What are the C++11 memory ordering guarantees in this corner case?
Asked Answered
F

3

21

I'm writing some lock-free code, and I came up with an interesting pattern, but I'm not sure if it will behave as expected under relaxed memory ordering.

The simplest way to explain it is using an example:

std::atomic<int> a, b, c;

auto a_local = a.load(std::memory_order_relaxed);
auto b_local = b.load(std::memory_order_relaxed);
if (a_local < b_local) {
    auto c_local = c.fetch_add(1, std::memory_order_relaxed);
}

Note that all operations use std::memory_order_relaxed.

Obviously, on the thread that this is executed on, the loads for a and b must be done before the if condition is evaluated.

Similarly, the read-modify-write (RMW) operation on c must be done after the condition is evaluated (because it's conditional on that... condition).

What I want to know is, does this code guarantee that the value of c_local is at least as up-to-date as the values of a_local and b_local?
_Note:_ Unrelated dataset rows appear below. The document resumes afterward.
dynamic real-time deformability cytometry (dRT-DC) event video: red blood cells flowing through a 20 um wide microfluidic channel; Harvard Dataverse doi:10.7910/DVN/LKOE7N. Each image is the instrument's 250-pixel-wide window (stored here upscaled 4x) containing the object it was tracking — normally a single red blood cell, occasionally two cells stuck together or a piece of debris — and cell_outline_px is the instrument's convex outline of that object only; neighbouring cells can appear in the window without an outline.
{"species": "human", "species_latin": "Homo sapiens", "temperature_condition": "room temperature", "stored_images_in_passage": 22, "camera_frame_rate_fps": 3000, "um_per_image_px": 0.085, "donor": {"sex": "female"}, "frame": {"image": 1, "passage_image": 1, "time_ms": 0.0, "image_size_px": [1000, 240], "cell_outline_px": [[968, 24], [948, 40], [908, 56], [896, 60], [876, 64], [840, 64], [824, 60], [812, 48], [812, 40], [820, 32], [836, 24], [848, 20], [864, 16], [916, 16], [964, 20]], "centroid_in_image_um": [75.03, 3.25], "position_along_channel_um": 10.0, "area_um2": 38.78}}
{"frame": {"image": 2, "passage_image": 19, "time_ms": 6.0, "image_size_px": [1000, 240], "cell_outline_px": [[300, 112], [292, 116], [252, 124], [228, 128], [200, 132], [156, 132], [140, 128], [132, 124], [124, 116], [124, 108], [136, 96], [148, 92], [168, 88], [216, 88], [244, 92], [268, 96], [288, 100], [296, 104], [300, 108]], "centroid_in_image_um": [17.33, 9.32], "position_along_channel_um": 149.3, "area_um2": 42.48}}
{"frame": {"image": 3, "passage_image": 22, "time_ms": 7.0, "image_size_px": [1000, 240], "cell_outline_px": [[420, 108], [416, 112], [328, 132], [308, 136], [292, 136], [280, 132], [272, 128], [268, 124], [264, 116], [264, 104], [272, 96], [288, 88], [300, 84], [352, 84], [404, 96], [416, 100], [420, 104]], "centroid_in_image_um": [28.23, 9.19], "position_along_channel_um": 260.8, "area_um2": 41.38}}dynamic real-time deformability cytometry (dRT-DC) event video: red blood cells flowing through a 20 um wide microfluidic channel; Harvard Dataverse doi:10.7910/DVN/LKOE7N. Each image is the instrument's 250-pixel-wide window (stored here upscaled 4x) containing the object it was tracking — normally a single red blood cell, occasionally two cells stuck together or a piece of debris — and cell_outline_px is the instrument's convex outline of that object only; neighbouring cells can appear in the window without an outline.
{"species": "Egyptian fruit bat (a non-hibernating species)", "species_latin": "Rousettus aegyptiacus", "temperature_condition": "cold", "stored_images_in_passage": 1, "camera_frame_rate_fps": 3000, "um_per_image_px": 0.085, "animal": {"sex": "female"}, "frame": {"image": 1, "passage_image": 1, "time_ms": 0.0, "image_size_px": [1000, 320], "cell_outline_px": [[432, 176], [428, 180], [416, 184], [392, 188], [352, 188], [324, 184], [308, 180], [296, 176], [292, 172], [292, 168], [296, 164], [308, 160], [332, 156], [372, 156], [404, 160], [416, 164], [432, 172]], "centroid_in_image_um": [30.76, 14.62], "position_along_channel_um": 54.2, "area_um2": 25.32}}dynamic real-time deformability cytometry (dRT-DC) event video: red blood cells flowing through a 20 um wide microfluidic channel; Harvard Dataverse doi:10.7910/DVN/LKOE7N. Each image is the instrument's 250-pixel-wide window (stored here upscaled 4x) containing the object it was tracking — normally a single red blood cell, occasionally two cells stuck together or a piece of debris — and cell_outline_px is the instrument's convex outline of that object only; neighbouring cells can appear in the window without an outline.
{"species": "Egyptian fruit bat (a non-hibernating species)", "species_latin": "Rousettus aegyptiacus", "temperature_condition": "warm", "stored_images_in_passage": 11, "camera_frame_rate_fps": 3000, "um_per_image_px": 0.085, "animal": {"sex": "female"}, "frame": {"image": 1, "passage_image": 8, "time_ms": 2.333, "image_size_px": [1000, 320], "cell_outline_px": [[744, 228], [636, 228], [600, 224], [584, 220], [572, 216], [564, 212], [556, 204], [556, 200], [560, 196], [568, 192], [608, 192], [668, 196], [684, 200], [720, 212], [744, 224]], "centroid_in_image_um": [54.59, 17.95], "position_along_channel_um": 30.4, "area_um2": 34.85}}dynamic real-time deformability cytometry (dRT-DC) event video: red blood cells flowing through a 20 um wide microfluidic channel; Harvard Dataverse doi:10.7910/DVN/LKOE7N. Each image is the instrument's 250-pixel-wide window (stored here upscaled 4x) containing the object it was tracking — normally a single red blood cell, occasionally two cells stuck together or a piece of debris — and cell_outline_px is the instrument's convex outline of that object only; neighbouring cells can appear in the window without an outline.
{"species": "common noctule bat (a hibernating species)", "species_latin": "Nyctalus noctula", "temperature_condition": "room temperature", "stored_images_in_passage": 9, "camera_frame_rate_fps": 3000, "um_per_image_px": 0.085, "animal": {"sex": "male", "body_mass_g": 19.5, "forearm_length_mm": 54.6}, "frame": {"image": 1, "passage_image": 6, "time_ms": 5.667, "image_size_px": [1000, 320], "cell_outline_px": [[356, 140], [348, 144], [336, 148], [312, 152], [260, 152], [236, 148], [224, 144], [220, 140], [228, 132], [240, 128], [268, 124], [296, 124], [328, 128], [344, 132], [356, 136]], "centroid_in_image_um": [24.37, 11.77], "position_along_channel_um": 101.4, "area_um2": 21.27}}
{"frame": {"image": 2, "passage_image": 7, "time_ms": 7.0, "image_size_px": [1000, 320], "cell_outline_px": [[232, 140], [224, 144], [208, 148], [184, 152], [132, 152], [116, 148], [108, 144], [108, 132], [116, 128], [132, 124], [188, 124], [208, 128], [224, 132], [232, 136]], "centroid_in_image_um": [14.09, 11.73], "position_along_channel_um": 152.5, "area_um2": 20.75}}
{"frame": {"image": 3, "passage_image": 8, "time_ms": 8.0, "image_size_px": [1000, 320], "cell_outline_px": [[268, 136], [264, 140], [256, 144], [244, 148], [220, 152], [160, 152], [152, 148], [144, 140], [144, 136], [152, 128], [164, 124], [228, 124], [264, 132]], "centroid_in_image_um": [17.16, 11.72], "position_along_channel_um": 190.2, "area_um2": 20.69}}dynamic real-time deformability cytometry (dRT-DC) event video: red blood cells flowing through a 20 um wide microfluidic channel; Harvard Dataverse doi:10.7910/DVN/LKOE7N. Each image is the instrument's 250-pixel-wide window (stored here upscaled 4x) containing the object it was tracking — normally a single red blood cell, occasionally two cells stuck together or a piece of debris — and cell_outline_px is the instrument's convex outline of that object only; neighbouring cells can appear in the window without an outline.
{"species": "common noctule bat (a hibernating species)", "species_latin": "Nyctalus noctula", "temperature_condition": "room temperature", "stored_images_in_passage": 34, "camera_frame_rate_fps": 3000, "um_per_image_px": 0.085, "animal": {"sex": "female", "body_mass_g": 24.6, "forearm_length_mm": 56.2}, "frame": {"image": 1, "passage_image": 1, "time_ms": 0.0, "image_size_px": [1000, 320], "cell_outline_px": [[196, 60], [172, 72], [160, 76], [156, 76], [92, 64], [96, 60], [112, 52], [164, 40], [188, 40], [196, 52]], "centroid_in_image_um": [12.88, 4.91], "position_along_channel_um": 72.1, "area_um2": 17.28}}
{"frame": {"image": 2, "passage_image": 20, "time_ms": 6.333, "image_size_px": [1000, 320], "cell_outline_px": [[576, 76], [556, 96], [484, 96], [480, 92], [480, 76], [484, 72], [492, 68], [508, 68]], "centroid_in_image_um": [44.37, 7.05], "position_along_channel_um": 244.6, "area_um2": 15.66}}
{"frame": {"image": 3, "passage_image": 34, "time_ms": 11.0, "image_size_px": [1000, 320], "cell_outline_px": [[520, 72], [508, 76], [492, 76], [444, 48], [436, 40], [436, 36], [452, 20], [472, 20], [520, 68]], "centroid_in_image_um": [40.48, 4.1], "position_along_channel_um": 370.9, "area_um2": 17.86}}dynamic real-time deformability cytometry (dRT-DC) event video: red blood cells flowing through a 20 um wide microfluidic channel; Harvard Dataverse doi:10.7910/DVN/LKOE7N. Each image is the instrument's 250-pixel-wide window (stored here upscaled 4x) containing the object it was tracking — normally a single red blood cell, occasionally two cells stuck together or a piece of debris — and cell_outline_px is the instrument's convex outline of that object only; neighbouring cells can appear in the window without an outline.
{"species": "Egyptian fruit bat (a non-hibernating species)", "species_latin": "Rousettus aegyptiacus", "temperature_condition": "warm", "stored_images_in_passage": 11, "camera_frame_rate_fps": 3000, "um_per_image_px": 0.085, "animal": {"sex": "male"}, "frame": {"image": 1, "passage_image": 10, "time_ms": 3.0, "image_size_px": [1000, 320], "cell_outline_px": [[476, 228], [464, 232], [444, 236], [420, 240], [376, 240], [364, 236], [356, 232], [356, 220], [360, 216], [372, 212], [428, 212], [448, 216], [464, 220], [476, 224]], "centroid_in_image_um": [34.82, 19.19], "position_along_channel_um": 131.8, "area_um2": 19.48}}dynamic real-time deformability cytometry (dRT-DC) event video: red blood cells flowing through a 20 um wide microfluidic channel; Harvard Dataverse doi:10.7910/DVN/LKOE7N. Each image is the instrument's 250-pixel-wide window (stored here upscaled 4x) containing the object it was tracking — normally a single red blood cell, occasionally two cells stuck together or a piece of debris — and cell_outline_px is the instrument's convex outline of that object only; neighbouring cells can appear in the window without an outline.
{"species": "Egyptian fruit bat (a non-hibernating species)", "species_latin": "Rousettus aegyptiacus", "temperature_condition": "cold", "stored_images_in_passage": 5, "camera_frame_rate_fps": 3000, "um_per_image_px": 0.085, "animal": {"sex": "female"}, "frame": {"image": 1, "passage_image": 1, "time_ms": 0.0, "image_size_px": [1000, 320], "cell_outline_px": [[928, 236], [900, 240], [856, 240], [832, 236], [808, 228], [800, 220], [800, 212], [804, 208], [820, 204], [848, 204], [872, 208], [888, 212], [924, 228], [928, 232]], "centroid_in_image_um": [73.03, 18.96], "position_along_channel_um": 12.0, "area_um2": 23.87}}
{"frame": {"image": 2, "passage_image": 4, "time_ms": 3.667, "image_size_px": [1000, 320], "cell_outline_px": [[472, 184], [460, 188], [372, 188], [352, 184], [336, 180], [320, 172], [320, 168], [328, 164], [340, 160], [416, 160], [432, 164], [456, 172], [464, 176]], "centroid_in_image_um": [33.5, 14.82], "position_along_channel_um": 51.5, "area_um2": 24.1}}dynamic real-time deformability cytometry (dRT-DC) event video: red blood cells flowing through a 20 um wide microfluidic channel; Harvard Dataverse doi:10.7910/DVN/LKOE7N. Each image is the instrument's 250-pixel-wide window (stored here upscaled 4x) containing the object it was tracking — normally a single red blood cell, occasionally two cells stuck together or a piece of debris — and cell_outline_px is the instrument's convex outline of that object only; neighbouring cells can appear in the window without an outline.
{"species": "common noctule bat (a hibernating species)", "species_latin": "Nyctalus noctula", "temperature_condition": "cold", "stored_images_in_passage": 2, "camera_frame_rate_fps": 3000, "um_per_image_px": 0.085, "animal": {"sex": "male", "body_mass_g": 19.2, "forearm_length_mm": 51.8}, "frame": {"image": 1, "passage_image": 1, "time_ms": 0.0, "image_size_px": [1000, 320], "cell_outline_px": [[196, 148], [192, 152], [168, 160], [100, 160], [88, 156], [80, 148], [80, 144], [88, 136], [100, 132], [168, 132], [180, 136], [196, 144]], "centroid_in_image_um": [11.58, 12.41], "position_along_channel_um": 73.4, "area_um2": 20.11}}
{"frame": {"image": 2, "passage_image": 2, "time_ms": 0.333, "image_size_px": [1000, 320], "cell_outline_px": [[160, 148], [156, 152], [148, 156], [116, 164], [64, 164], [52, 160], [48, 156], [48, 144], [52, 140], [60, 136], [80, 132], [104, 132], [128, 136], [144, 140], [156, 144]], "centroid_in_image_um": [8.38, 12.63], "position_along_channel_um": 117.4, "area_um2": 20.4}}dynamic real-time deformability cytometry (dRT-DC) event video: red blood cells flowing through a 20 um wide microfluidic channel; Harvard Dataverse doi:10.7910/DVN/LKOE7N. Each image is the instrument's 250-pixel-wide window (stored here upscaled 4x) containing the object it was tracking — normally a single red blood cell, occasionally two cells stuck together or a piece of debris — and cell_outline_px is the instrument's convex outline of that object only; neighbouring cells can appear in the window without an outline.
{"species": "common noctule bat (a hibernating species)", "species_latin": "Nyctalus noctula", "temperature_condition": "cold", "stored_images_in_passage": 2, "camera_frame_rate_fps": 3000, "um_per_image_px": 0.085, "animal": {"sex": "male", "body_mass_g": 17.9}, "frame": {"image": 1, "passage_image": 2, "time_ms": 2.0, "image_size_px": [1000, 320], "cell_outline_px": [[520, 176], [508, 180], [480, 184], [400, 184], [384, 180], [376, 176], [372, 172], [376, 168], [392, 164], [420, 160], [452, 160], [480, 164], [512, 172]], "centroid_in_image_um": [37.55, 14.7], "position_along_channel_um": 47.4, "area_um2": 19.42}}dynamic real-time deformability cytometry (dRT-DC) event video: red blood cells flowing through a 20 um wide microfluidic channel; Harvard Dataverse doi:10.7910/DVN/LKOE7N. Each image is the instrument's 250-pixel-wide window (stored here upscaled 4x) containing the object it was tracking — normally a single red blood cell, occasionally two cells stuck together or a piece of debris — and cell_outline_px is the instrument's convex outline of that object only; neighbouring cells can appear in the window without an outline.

If so, how is this possible given the relaxed memory ordering? Is the control dependency together with the RWM operation acting as some sort of acquire fence? (Note that there's not even a corresponding release anywhere.)

If the above holds true, I believe this example should also work (assuming no overflow) -- am I right?

std::atomic<int> a(0), b(0);

// Thread 1
while (true) {
    auto a_local = a.fetch_add(1, std::memory_order_relaxed);
    if (a_local >= 0) {    // Always true at runtime
        b.fetch_add(1, std::memory_order_relaxed);
    }
}

// Thread 2
auto b_local = b.load(std::memory_order_relaxed);
if (b_local < 777) {
    // Note that fetch_add returns the pre-incrementation value
    auto a_local = a.fetch_add(1, std::memory_order_relaxed);
    assert(b_local <= a_local);    // Is this guaranteed?
}

On thread 1, there is a control dependency which I suspect guarantees that a is always incremented before b is incremented (but they each keep being incremented neck-and-neck). On thread 2, there is another control dependency which I suspect guarantees that b is loaded into b_local before a is incremented. I also think that the value returned from fetch_add will be at least as recent as any observed value in b_local, and the assert should therefore hold. But I'm not sure, since this departs significantly from the usual memory-ordering examples, and my understanding of the C++11 memory model is not perfect (I have trouble reasoning about these memory ordering effects with any degree of certainty). Any insights would be appreciated!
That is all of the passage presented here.